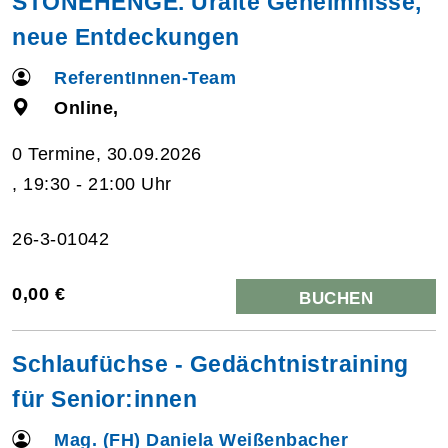
STONEHENGE. Uralte Geheimnisse,
neue Entdeckungen
ReferentInnen-Team
Online,
0 Termine, 30.09.2026
, 19:30 - 21:00 Uhr
26-3-01042
0,00 €
BUCHEN
Schlaufüchse - Gedächtnistraining
für Senior:innen
Mag. (FH) Daniela Weißenbacher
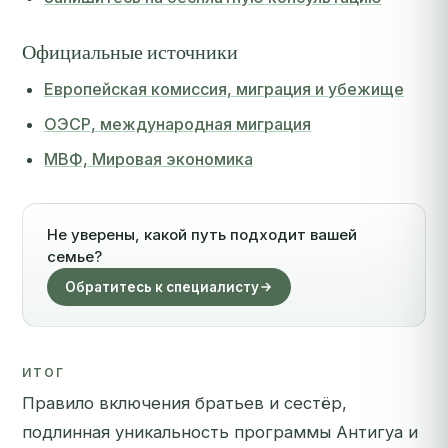
Официальные источники
Европейская комиссия, миграция и убежище
ОЭСР, международная миграция
МВФ, Мировая экономика
Не уверены, какой путь подходит вашей
семье?
Обратитесь к специалисту
ИТОГ
Правило включения братьев и сестёр,
подлинная уникальность программы Антигуа и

§ §

* Problem to solve
Lines above that include the string "миграция" need to be copied.

* Expected answer
Европейская комиссия, миграция и убежище
ОЭСР, международная миграция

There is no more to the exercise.